BEGIN Input material

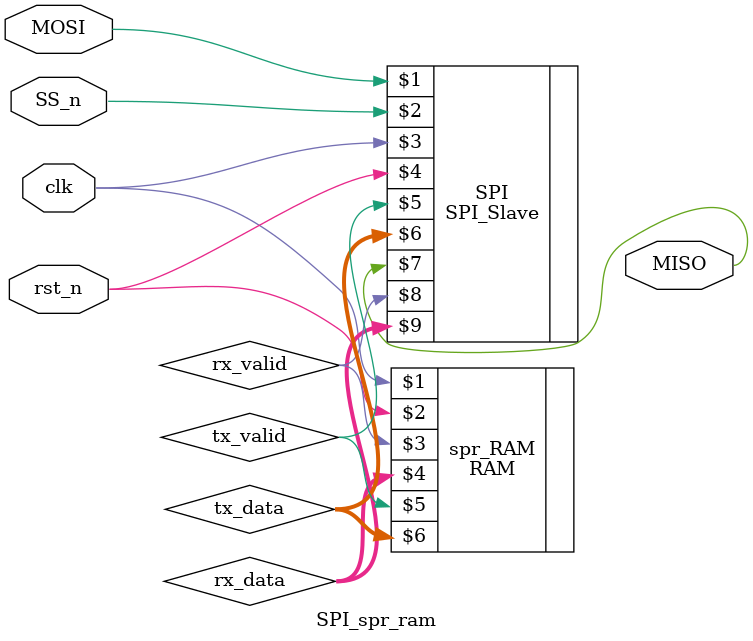
<source format=v>
module SPI_spr_ram #(
	parameter MEMDEPTH = 256,
	parameter MEMWIDTH = 8,
	parameter ADDR_SIZE = 8
	)(
	input clk, rst_n, SS_n, MOSI,
	output MISO
	);

	wire [9:0] rx_data;
	wire rx_valid;
	wire [7:0] tx_data;
	wire tx_valid;
	/*reg [MEMWIDTH-1:0] ram [MEMDEPTH-1:0];
	wire cs, ns;
	wire [3:0] count;
	assign cs = SPI.cs;
	assign ns = SPI.ns;
	assign count = SPI.count;
	always @(*) ram = spr_RAM.mem;*/

	SPI_Slave SPI(MOSI, SS_n, clk, rst_n, tx_valid, tx_data, MISO, rx_valid, rx_data);
	RAM #(MEMDEPTH, MEMWIDTH, ADDR_SIZE) spr_RAM(clk, rst_n, rx_valid, rx_data, tx_valid, tx_data);
endmodule
</source>
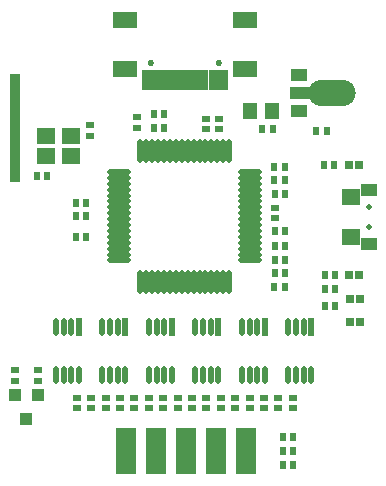
<source format=gts>
G04*
G04 #@! TF.GenerationSoftware,Altium Limited,Altium Designer,24.4.1 (13)*
G04*
G04 Layer_Color=8388736*
%FSLAX44Y44*%
%MOMM*%
G71*
G04*
G04 #@! TF.SameCoordinates,5AD5FF80-1175-482D-978A-231780835DF3*
G04*
G04*
G04 #@! TF.FilePolarity,Negative*
G04*
G01*
G75*
%ADD36R,0.8636X9.1948*%
%ADD37O,4.0132X2.2352*%
%ADD38R,2.7432X1.0668*%
%ADD39R,1.4732X1.0672*%
%ADD40R,1.7272X4.0032*%
%ADD41O,2.0032X0.5032*%
%ADD42O,0.5032X2.0032*%
%ADD43R,0.6032X0.7032*%
%ADD44R,0.7032X0.6032*%
%ADD45R,1.3032X1.4032*%
%ADD46R,0.7532X0.8032*%
%ADD47R,1.5032X1.3532*%
%ADD48R,1.4032X1.1032*%
%ADD49R,1.0032X1.1032*%
%ADD50R,0.5532X1.5032*%
%ADD51O,0.5532X1.5032*%
%ADD52R,1.5032X1.4032*%
%ADD53R,2.0032X1.4032*%
%ADD54R,0.5032X1.6532*%
%ADD55C,0.5032*%
%ADD56C,0.5282*%
D36*
X-143510Y270510D02*
D03*
D37*
X124325Y299720D02*
D03*
D38*
X103005D02*
D03*
D39*
X96655Y284480D02*
D03*
Y314960D02*
D03*
D40*
X26670Y-3048D02*
D03*
X-49530D02*
D03*
X1270D02*
D03*
X-24130D02*
D03*
X52070D02*
D03*
D41*
X-55754Y233080D02*
D03*
Y228080D02*
D03*
Y223080D02*
D03*
Y218080D02*
D03*
Y213080D02*
D03*
Y208080D02*
D03*
Y203080D02*
D03*
Y198080D02*
D03*
Y193080D02*
D03*
Y188080D02*
D03*
Y183080D02*
D03*
Y178080D02*
D03*
Y173080D02*
D03*
Y168080D02*
D03*
Y163080D02*
D03*
Y158080D02*
D03*
X55500D02*
D03*
Y163080D02*
D03*
Y168080D02*
D03*
Y173080D02*
D03*
Y178080D02*
D03*
X55500Y183080D02*
D03*
Y188080D02*
D03*
Y193080D02*
D03*
X55500Y198080D02*
D03*
Y203080D02*
D03*
Y208080D02*
D03*
Y213080D02*
D03*
Y218080D02*
D03*
X55500Y223080D02*
D03*
Y228080D02*
D03*
X55500Y233080D02*
D03*
D42*
X-37500Y140080D02*
D03*
X-32500D02*
D03*
X-27500D02*
D03*
X-22500Y140080D02*
D03*
X-17500D02*
D03*
X-12500Y140080D02*
D03*
X-7500D02*
D03*
X-2500D02*
D03*
X2500D02*
D03*
X7500D02*
D03*
X12500D02*
D03*
X17500D02*
D03*
X22500D02*
D03*
X27500D02*
D03*
X32500D02*
D03*
X37500D02*
D03*
X37500Y251080D02*
D03*
X32500Y251080D02*
D03*
X27500D02*
D03*
X22500Y251080D02*
D03*
X17500D02*
D03*
X12500D02*
D03*
X7500D02*
D03*
X2500D02*
D03*
X-2500Y251080D02*
D03*
X-7500D02*
D03*
X-12500Y251080D02*
D03*
X-17500D02*
D03*
X-22500D02*
D03*
X-27500D02*
D03*
X-32500D02*
D03*
X-37500D02*
D03*
D43*
X-92383Y178309D02*
D03*
X-83384Y178308D02*
D03*
X-83629Y195581D02*
D03*
X-92129D02*
D03*
X-83380Y207009D02*
D03*
X-92379Y207010D02*
D03*
X-125259Y229871D02*
D03*
X-116260Y229870D02*
D03*
X84509Y237489D02*
D03*
X75510Y237490D02*
D03*
Y226060D02*
D03*
X84509Y226059D02*
D03*
X76009Y214629D02*
D03*
X84509D02*
D03*
X-26280Y270510D02*
D03*
X-17780D02*
D03*
X-26280Y281940D02*
D03*
X-17780D02*
D03*
X74350Y269240D02*
D03*
X65351Y269241D02*
D03*
X120070Y267970D02*
D03*
X111071Y267971D02*
D03*
X126419Y238759D02*
D03*
X117919D02*
D03*
X84509Y182879D02*
D03*
X76009D02*
D03*
X84763Y170687D02*
D03*
X76263D02*
D03*
X76009Y158749D02*
D03*
X84509D02*
D03*
X76009Y147319D02*
D03*
X84509D02*
D03*
X84763Y135635D02*
D03*
X75764Y135636D02*
D03*
X126937Y145797D02*
D03*
X118437D02*
D03*
X126927Y133603D02*
D03*
X118427D02*
D03*
X126927Y119887D02*
D03*
X118427D02*
D03*
X82805Y-14731D02*
D03*
X91305D02*
D03*
X82804Y-3048D02*
D03*
X91803Y-3049D02*
D03*
X91305Y8383D02*
D03*
X82805D02*
D03*
D44*
X76201Y194119D02*
D03*
Y202619D02*
D03*
X29211Y269049D02*
D03*
Y277549D02*
D03*
X17781Y269049D02*
D03*
Y277549D02*
D03*
X-40639Y279327D02*
D03*
X-40640Y270328D02*
D03*
X-30481Y33083D02*
D03*
Y41583D02*
D03*
X-18289Y33083D02*
D03*
Y41583D02*
D03*
X54863Y33083D02*
D03*
Y41583D02*
D03*
X67056D02*
D03*
Y33083D02*
D03*
X79247D02*
D03*
Y41583D02*
D03*
X91439Y33083D02*
D03*
Y41583D02*
D03*
X42671D02*
D03*
Y33083D02*
D03*
X30479D02*
D03*
Y41583D02*
D03*
X18287Y33083D02*
D03*
Y41583D02*
D03*
X6095Y33083D02*
D03*
Y41583D02*
D03*
X-6095D02*
D03*
Y33083D02*
D03*
X-42673D02*
D03*
Y41583D02*
D03*
X-54865D02*
D03*
Y33083D02*
D03*
X-67057D02*
D03*
Y41583D02*
D03*
X-79249D02*
D03*
Y33083D02*
D03*
X-91441Y41583D02*
D03*
Y33083D02*
D03*
X-143764Y56460D02*
D03*
X-143763Y65459D02*
D03*
X-124459Y64951D02*
D03*
Y56451D02*
D03*
X-80010Y263470D02*
D03*
X-80009Y272469D02*
D03*
D45*
X55270Y284480D02*
D03*
X74270D02*
D03*
D46*
X147760Y238760D02*
D03*
X139260D02*
D03*
X148014Y106172D02*
D03*
X139514D02*
D03*
Y125476D02*
D03*
X148014D02*
D03*
X139260Y145796D02*
D03*
X147760D02*
D03*
D47*
X140456Y178186D02*
D03*
Y211686D02*
D03*
D48*
X155956Y171936D02*
D03*
Y217936D02*
D03*
D49*
X-124612Y44036D02*
D03*
X-143612D02*
D03*
X-134112Y24036D02*
D03*
D50*
X107286Y101534D02*
D03*
X67916D02*
D03*
X28546D02*
D03*
X-10824D02*
D03*
X-50194D02*
D03*
X-89564D02*
D03*
D51*
X100786D02*
D03*
X94286D02*
D03*
X87786D02*
D03*
Y61534D02*
D03*
X94286D02*
D03*
X100786D02*
D03*
X107286D02*
D03*
X67916D02*
D03*
X61416D02*
D03*
X54916D02*
D03*
X48416D02*
D03*
Y101534D02*
D03*
X54916D02*
D03*
X61416D02*
D03*
X22046D02*
D03*
X15546D02*
D03*
X9046D02*
D03*
Y61534D02*
D03*
X15546D02*
D03*
X22046D02*
D03*
X28546D02*
D03*
X-10824D02*
D03*
X-17324D02*
D03*
X-23824D02*
D03*
X-30324D02*
D03*
Y101534D02*
D03*
X-23824D02*
D03*
X-17324D02*
D03*
X-56694D02*
D03*
X-63194D02*
D03*
X-69694D02*
D03*
Y61534D02*
D03*
X-63194D02*
D03*
X-56694D02*
D03*
X-50194D02*
D03*
X-96064Y101534D02*
D03*
X-102564D02*
D03*
X-109064D02*
D03*
Y61534D02*
D03*
X-102564D02*
D03*
X-96064D02*
D03*
X-89564D02*
D03*
D52*
X-117180Y246770D02*
D03*
X-96180D02*
D03*
Y263770D02*
D03*
X-117180D02*
D03*
D53*
X-50700Y361620D02*
D03*
X50700D02*
D03*
X-50700Y319820D02*
D03*
X50700D02*
D03*
D54*
X31000Y310670D02*
D03*
X23000Y310660D02*
D03*
X17500D02*
D03*
X7500D02*
D03*
X-7500D02*
D03*
X-17500D02*
D03*
X-23000D02*
D03*
X-30750D02*
D03*
X-33750D02*
D03*
X-26000Y310670D02*
D03*
X-12500Y310660D02*
D03*
X-2500D02*
D03*
X2500D02*
D03*
X12500D02*
D03*
X26000D02*
D03*
X34000D02*
D03*
D55*
X155956Y186436D02*
D03*
Y203436D02*
D03*
D56*
X-28900Y325120D02*
D03*
X28900D02*
D03*
M02*

</source>
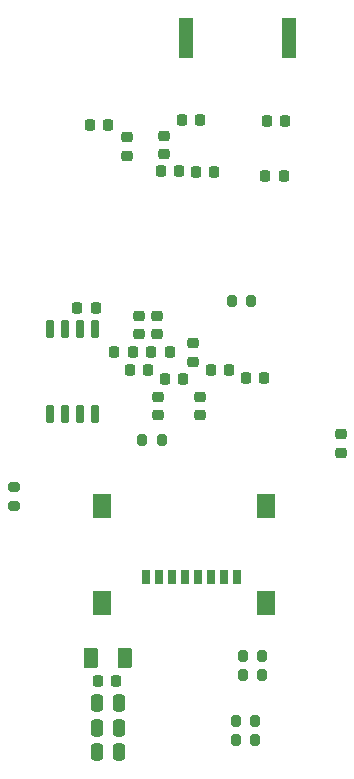
<source format=gbr>
%TF.GenerationSoftware,KiCad,Pcbnew,7.0.5*%
%TF.CreationDate,2023-08-27T23:52:23-07:00*%
%TF.ProjectId,Lyra V2,4c797261-2056-4322-9e6b-696361645f70,rev?*%
%TF.SameCoordinates,Original*%
%TF.FileFunction,Paste,Bot*%
%TF.FilePolarity,Positive*%
%FSLAX46Y46*%
G04 Gerber Fmt 4.6, Leading zero omitted, Abs format (unit mm)*
G04 Created by KiCad (PCBNEW 7.0.5) date 2023-08-27 23:52:23*
%MOMM*%
%LPD*%
G01*
G04 APERTURE LIST*
G04 Aperture macros list*
%AMRoundRect*
0 Rectangle with rounded corners*
0 $1 Rounding radius*
0 $2 $3 $4 $5 $6 $7 $8 $9 X,Y pos of 4 corners*
0 Add a 4 corners polygon primitive as box body*
4,1,4,$2,$3,$4,$5,$6,$7,$8,$9,$2,$3,0*
0 Add four circle primitives for the rounded corners*
1,1,$1+$1,$2,$3*
1,1,$1+$1,$4,$5*
1,1,$1+$1,$6,$7*
1,1,$1+$1,$8,$9*
0 Add four rect primitives between the rounded corners*
20,1,$1+$1,$2,$3,$4,$5,0*
20,1,$1+$1,$4,$5,$6,$7,0*
20,1,$1+$1,$6,$7,$8,$9,0*
20,1,$1+$1,$8,$9,$2,$3,0*%
G04 Aperture macros list end*
%ADD10RoundRect,0.225000X-0.250000X0.225000X-0.250000X-0.225000X0.250000X-0.225000X0.250000X0.225000X0*%
%ADD11RoundRect,0.225000X-0.225000X-0.250000X0.225000X-0.250000X0.225000X0.250000X-0.225000X0.250000X0*%
%ADD12RoundRect,0.225000X0.250000X-0.225000X0.250000X0.225000X-0.250000X0.225000X-0.250000X-0.225000X0*%
%ADD13RoundRect,0.150000X0.150000X-0.650000X0.150000X0.650000X-0.150000X0.650000X-0.150000X-0.650000X0*%
%ADD14RoundRect,0.200000X-0.200000X-0.275000X0.200000X-0.275000X0.200000X0.275000X-0.200000X0.275000X0*%
%ADD15RoundRect,0.225000X0.225000X0.250000X-0.225000X0.250000X-0.225000X-0.250000X0.225000X-0.250000X0*%
%ADD16R,1.500000X2.000000*%
%ADD17R,0.800000X1.200000*%
%ADD18RoundRect,0.200000X0.200000X0.275000X-0.200000X0.275000X-0.200000X-0.275000X0.200000X-0.275000X0*%
%ADD19RoundRect,0.250000X-0.250000X-0.475000X0.250000X-0.475000X0.250000X0.475000X-0.250000X0.475000X0*%
%ADD20RoundRect,0.200000X0.275000X-0.200000X0.275000X0.200000X-0.275000X0.200000X-0.275000X-0.200000X0*%
%ADD21R,1.300000X3.400000*%
%ADD22RoundRect,0.250000X-0.375000X-0.625000X0.375000X-0.625000X0.375000X0.625000X-0.375000X0.625000X0*%
%ADD23RoundRect,0.218750X0.218750X0.256250X-0.218750X0.256250X-0.218750X-0.256250X0.218750X-0.256250X0*%
G04 APERTURE END LIST*
D10*
%TO.C,C25*%
X120345200Y-93433600D03*
X120345200Y-94983600D03*
%TD*%
D11*
%TO.C,C26*%
X126550000Y-74650000D03*
X128100000Y-74650000D03*
%TD*%
D12*
%TO.C,C12*%
X117875000Y-77400000D03*
X117875000Y-75850000D03*
%TD*%
D13*
%TO.C,U5*%
X111988600Y-99459600D03*
X110718600Y-99459600D03*
X109448600Y-99459600D03*
X108178600Y-99459600D03*
X108178600Y-92259600D03*
X109448600Y-92259600D03*
X110718600Y-92259600D03*
X111988600Y-92259600D03*
%TD*%
D11*
%TO.C,C13*%
X120586200Y-78917800D03*
X122136200Y-78917800D03*
%TD*%
D14*
%TO.C,R7*%
X124524000Y-121513800D03*
X126174000Y-121513800D03*
%TD*%
D15*
%TO.C,C28*%
X128000000Y-79300000D03*
X126450000Y-79300000D03*
%TD*%
%TO.C,C16*%
X113150000Y-74975000D03*
X111600000Y-74975000D03*
%TD*%
%TO.C,C11*%
X119125000Y-78875000D03*
X117575000Y-78875000D03*
%TD*%
%TO.C,C18*%
X112090800Y-90474800D03*
X110540800Y-90474800D03*
%TD*%
D16*
%TO.C,J13*%
X126477400Y-115443000D03*
X112587400Y-115443000D03*
X112587400Y-107243000D03*
X126477400Y-107243000D03*
D17*
X116307400Y-113243000D03*
X117407400Y-113243000D03*
X118507400Y-113243000D03*
X119607400Y-113243000D03*
X120707400Y-113243000D03*
X121807400Y-113243000D03*
X122907400Y-113243000D03*
X124007400Y-113243000D03*
%TD*%
D18*
%TO.C,R8*%
X125600000Y-127050000D03*
X123950000Y-127050000D03*
%TD*%
D19*
%TO.C,C5*%
X112175000Y-128025000D03*
X114075000Y-128025000D03*
%TD*%
D20*
%TO.C,R13*%
X105173400Y-107234000D03*
X105173400Y-105584000D03*
%TD*%
D21*
%TO.C,LS1*%
X119750000Y-67625000D03*
X128450000Y-67625000D03*
%TD*%
D18*
%TO.C,R6*%
X126174000Y-119938800D03*
X124524000Y-119938800D03*
%TD*%
D11*
%TO.C,C23*%
X124815600Y-96367600D03*
X126365600Y-96367600D03*
%TD*%
D12*
%TO.C,C30*%
X117348000Y-99504800D03*
X117348000Y-97954800D03*
%TD*%
%TO.C,C29*%
X115773200Y-92633800D03*
X115773200Y-91083800D03*
%TD*%
D15*
%TO.C,C17*%
X123355400Y-95732600D03*
X121805400Y-95732600D03*
%TD*%
D22*
%TO.C,F2*%
X111725000Y-120050000D03*
X114525000Y-120050000D03*
%TD*%
D18*
%TO.C,R14*%
X117690400Y-101625400D03*
X116040400Y-101625400D03*
%TD*%
D10*
%TO.C,C19*%
X114775000Y-76000000D03*
X114775000Y-77550000D03*
%TD*%
D11*
%TO.C,C15*%
X117919200Y-96494600D03*
X119469200Y-96494600D03*
%TD*%
D23*
%TO.C,FB1*%
X113825000Y-122000000D03*
X112250000Y-122000000D03*
%TD*%
D12*
%TO.C,C9*%
X132816600Y-102679800D03*
X132816600Y-101129800D03*
%TD*%
D19*
%TO.C,C6*%
X112175000Y-125975000D03*
X114075000Y-125975000D03*
%TD*%
D11*
%TO.C,C20*%
X116801600Y-94157800D03*
X118351600Y-94157800D03*
%TD*%
D14*
%TO.C,R19*%
X123609600Y-89839800D03*
X125259600Y-89839800D03*
%TD*%
%TO.C,R9*%
X123924999Y-125375000D03*
X125574999Y-125375000D03*
%TD*%
D15*
%TO.C,C27*%
X116497400Y-95707200D03*
X114947400Y-95707200D03*
%TD*%
D12*
%TO.C,C22*%
X117297200Y-92672200D03*
X117297200Y-91122200D03*
%TD*%
D19*
%TO.C,C7*%
X112175000Y-123850000D03*
X114075000Y-123850000D03*
%TD*%
D15*
%TO.C,C21*%
X115202000Y-94208600D03*
X113652000Y-94208600D03*
%TD*%
D12*
%TO.C,C24*%
X120904000Y-99530200D03*
X120904000Y-97980200D03*
%TD*%
D15*
%TO.C,C10*%
X120917000Y-74549000D03*
X119367000Y-74549000D03*
%TD*%
M02*

</source>
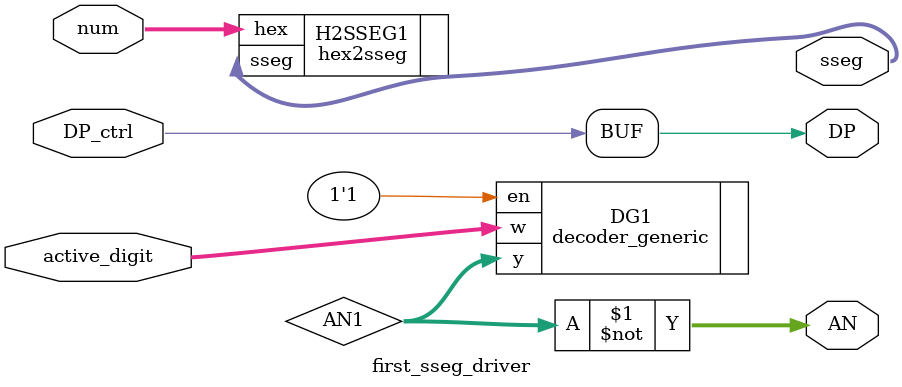
<source format=v>
`timescale 1ns / 1ps


module first_sseg_driver(
    input [2:0] active_digit,
    input [3:0] num,
    input DP_ctrl,
    output [6:0] sseg,
    output [0:7] AN,
    output DP
    );
    
    wire [0:7] AN1; 
 
    assign DP = DP_ctrl;
    
    decoder_generic DG1(
        .w(active_digit),
        .en(1'b1),
        .y(AN1)
    );
    assign AN = ~AN1; 
    
    hex2sseg H2SSEG1(
        .hex(num),
        .sseg(sseg)
    );
endmodule

</source>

END Input material

#### Exercise directions:
If a line falls between the first line of the records above and the line containing "X55500Y183080D02*", inclusive, retype it exactly; leave pictures out.

#### Output of the exercise:
<source format=v>
module SPI_spr_ram #(
	parameter MEMDEPTH = 256,
	parameter MEMWIDTH = 8,
	parameter ADDR_SIZE = 8
	)(
	input clk, rst_n, SS_n, MOSI,
	output MISO
	);

	wire [9:0] rx_data;
	wire rx_valid;
	wire [7:0] tx_data;
	wire tx_valid;
	/*reg [MEMWIDTH-1:0] ram [MEMDEPTH-1:0];
	wire cs, ns;
	wire [3:0] count;
	assign cs = SPI.cs;
	assign ns = SPI.ns;
	assign count = SPI.count;
	always @(*) ram = spr_RAM.mem;*/

	SPI_Slave SPI(MOSI, SS_n, clk, rst_n, tx_valid, tx_data, MISO, rx_valid, rx_data);
	RAM #(MEMDEPTH, MEMWIDTH, ADDR_SIZE) spr_RAM(clk, rst_n, rx_valid, rx_data, tx_valid, tx_data);
endmodule
</source>
<source format=gts>
G04*
G04 #@! TF.GenerationSoftware,Altium Limited,Altium Designer,24.4.1 (13)*
G04*
G04 Layer_Color=8388736*
%FSLAX44Y44*%
%MOMM*%
G71*
G04*
G04 #@! TF.SameCoordinates,5AD5FF80-1175-482D-978A-231780835DF3*
G04*
G04*
G04 #@! TF.FilePolarity,Negative*
G04*
G01*
G75*
%ADD36R,0.8636X9.1948*%
%ADD37O,4.0132X2.2352*%
%ADD38R,2.7432X1.0668*%
%ADD39R,1.4732X1.0672*%
%ADD40R,1.7272X4.0032*%
%ADD41O,2.0032X0.5032*%
%ADD42O,0.5032X2.0032*%
%ADD43R,0.6032X0.7032*%
%ADD44R,0.7032X0.6032*%
%ADD45R,1.3032X1.4032*%
%ADD46R,0.7532X0.8032*%
%ADD47R,1.5032X1.3532*%
%ADD48R,1.4032X1.1032*%
%ADD49R,1.0032X1.1032*%
%ADD50R,0.5532X1.5032*%
%ADD51O,0.5532X1.5032*%
%ADD52R,1.5032X1.4032*%
%ADD53R,2.0032X1.4032*%
%ADD54R,0.5032X1.6532*%
%ADD55C,0.5032*%
%ADD56C,0.5282*%
D36*
X-143510Y270510D02*
D03*
D37*
X124325Y299720D02*
D03*
D38*
X103005D02*
D03*
D39*
X96655Y284480D02*
D03*
Y314960D02*
D03*
D40*
X26670Y-3048D02*
D03*
X-49530D02*
D03*
X1270D02*
D03*
X-24130D02*
D03*
X52070D02*
D03*
D41*
X-55754Y233080D02*
D03*
Y228080D02*
D03*
Y223080D02*
D03*
Y218080D02*
D03*
Y213080D02*
D03*
Y208080D02*
D03*
Y203080D02*
D03*
Y198080D02*
D03*
Y193080D02*
D03*
Y188080D02*
D03*
Y183080D02*
D03*
Y178080D02*
D03*
Y173080D02*
D03*
Y168080D02*
D03*
Y163080D02*
D03*
Y158080D02*
D03*
X55500D02*
D03*
Y163080D02*
D03*
Y168080D02*
D03*
Y173080D02*
D03*
Y178080D02*
D03*
X55500Y183080D02*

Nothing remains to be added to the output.